## TAREA
Cuenta las líneas del material que contienen la palabra "chart" y escribe únicamente el número.

## MATERIAL DE TRABAJO
....................
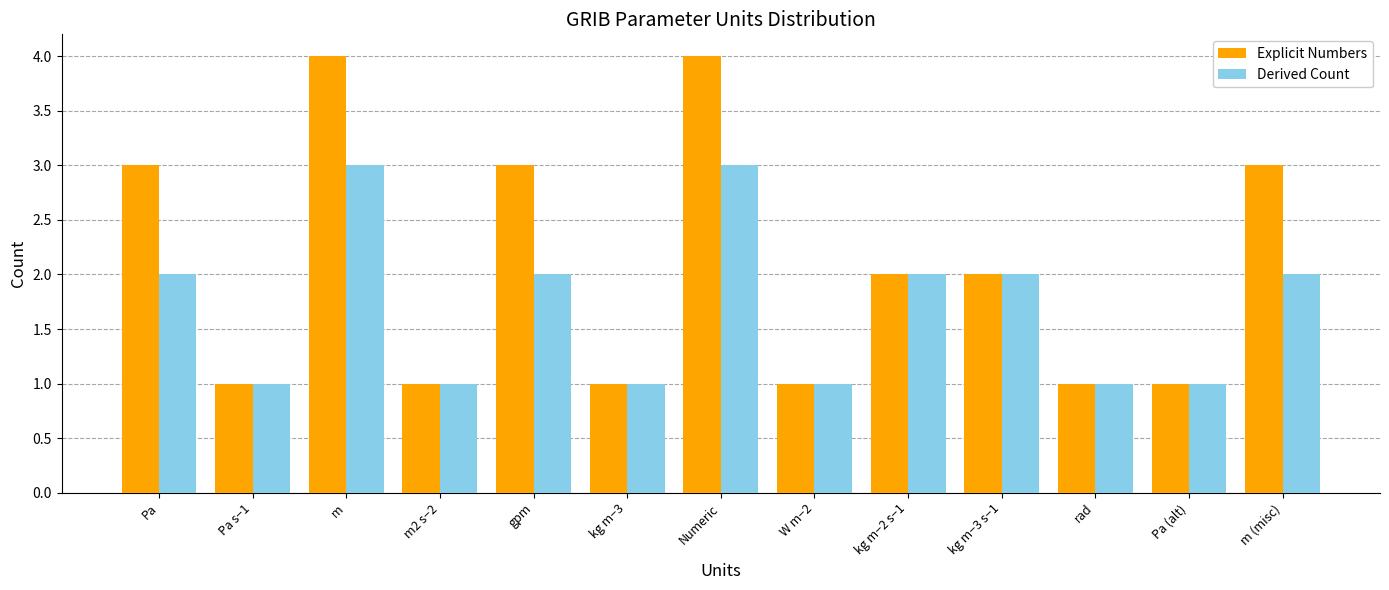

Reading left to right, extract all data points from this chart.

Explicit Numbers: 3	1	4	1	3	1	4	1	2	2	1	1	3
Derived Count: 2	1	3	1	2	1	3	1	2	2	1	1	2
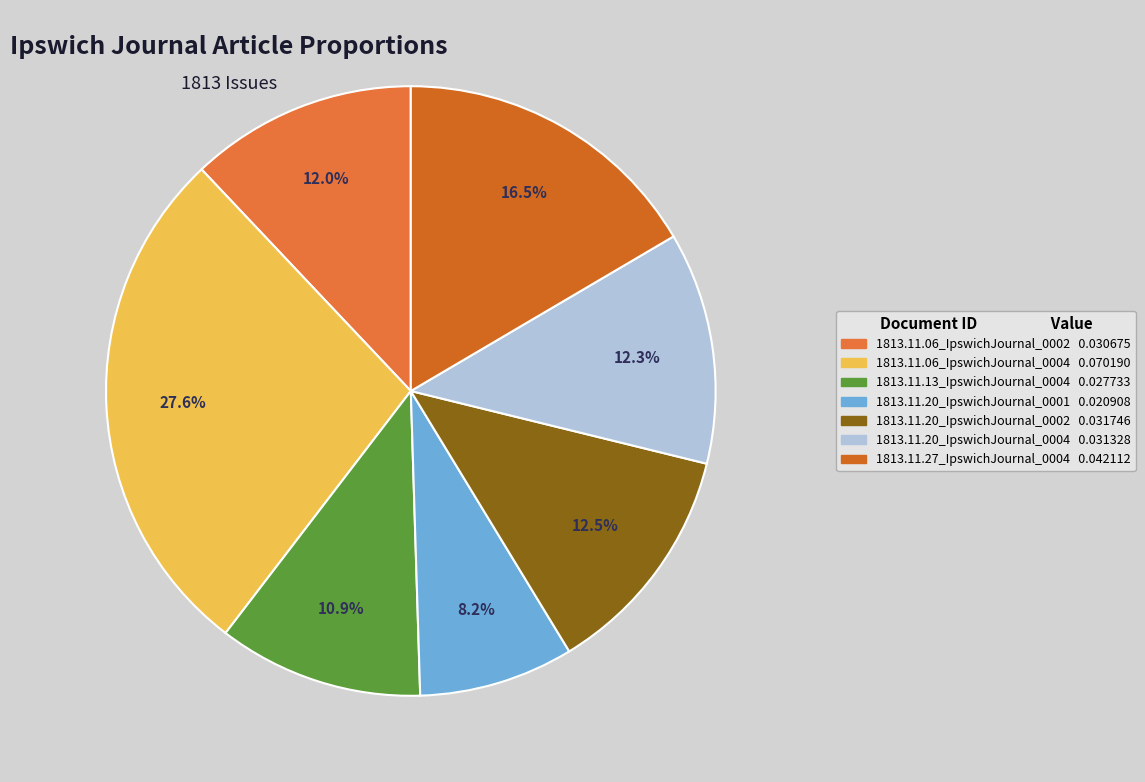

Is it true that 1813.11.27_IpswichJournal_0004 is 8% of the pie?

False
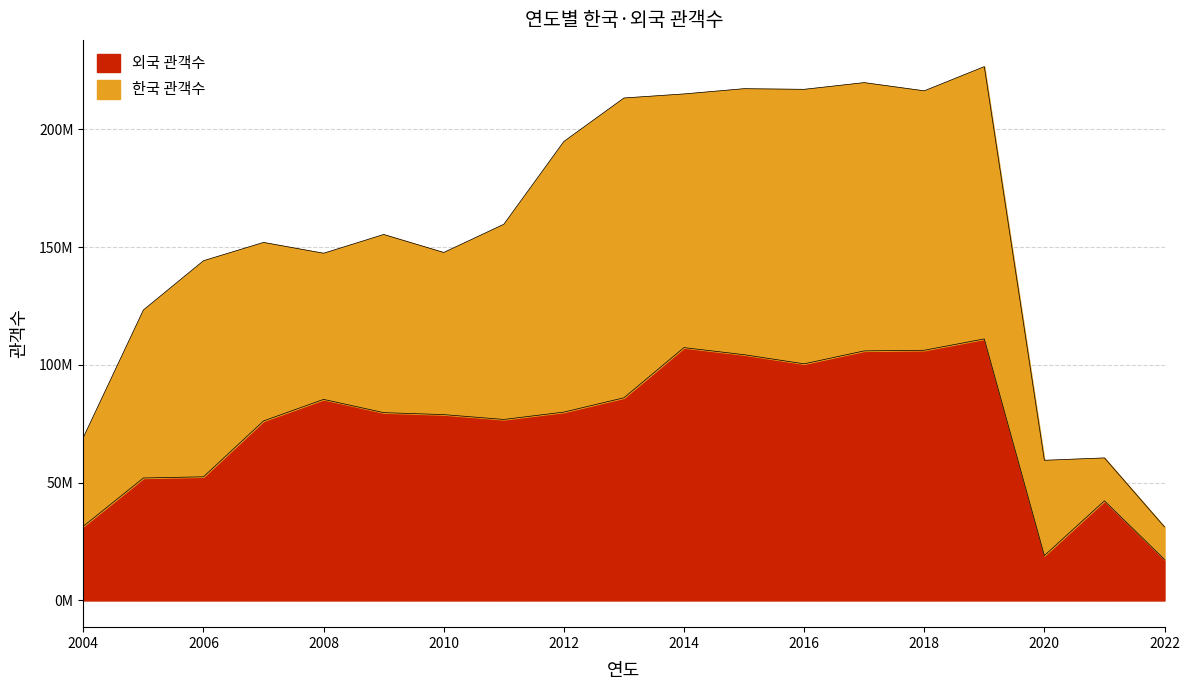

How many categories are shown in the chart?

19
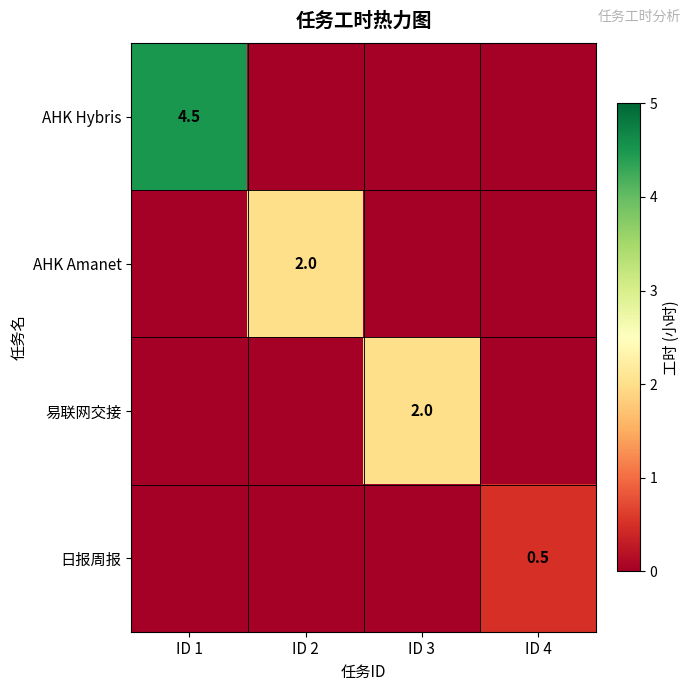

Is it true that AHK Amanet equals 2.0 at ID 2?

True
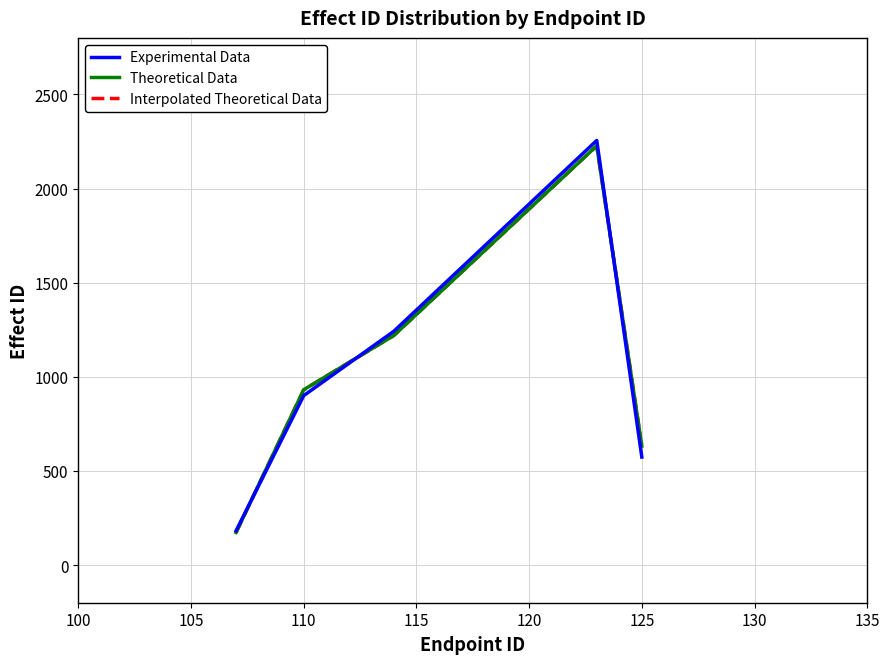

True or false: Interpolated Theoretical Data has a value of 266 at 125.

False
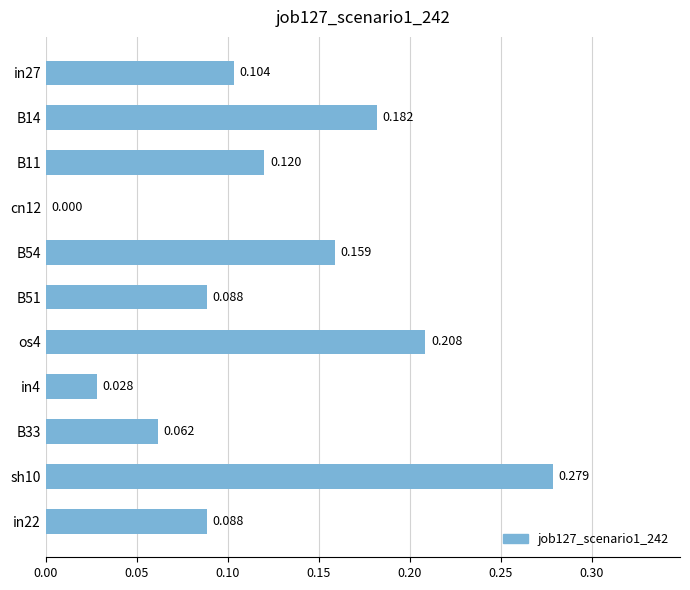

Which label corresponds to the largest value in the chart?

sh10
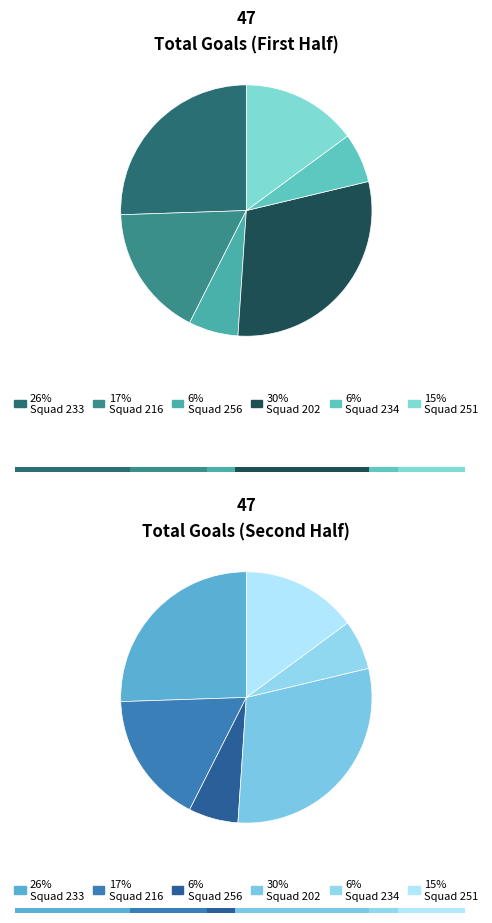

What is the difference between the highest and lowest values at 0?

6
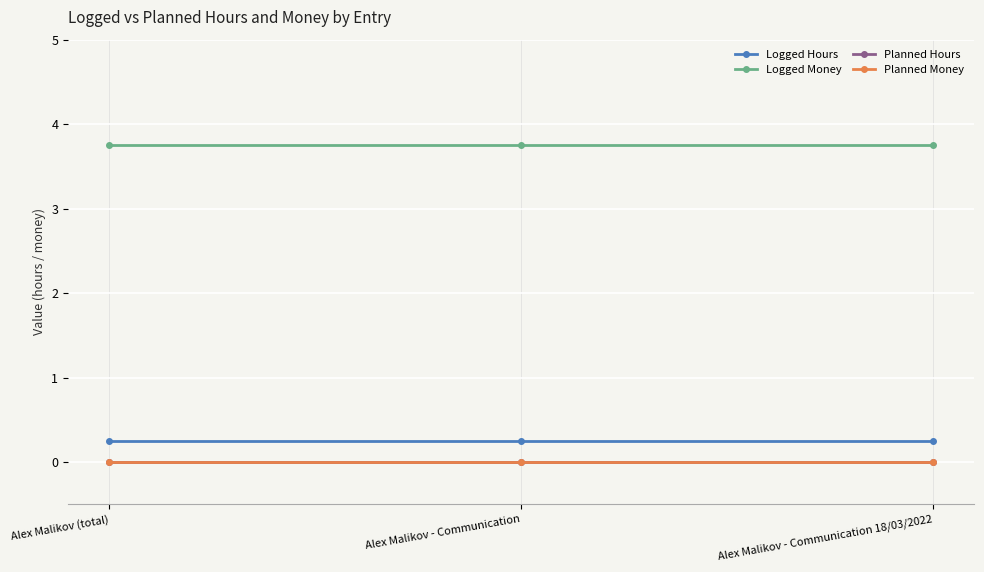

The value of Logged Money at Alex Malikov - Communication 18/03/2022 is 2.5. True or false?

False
....................
## RESPUESTA FINAL
3